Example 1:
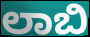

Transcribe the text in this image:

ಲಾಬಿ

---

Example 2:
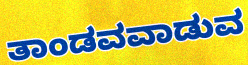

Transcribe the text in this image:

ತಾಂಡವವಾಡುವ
+--
DESCRIÇÃO DA TAREFA
Extraia sem nenhuma alteração as linhas de todos os registros acima e deixe as imagens de fora da resposta.

RESULTADO DA TAREFA
Example 1:

Transcribe the text in this image:

ಲಾಬಿ

---

Example 2:

Transcribe the text in this image:

ತಾಂಡವವಾಡುವ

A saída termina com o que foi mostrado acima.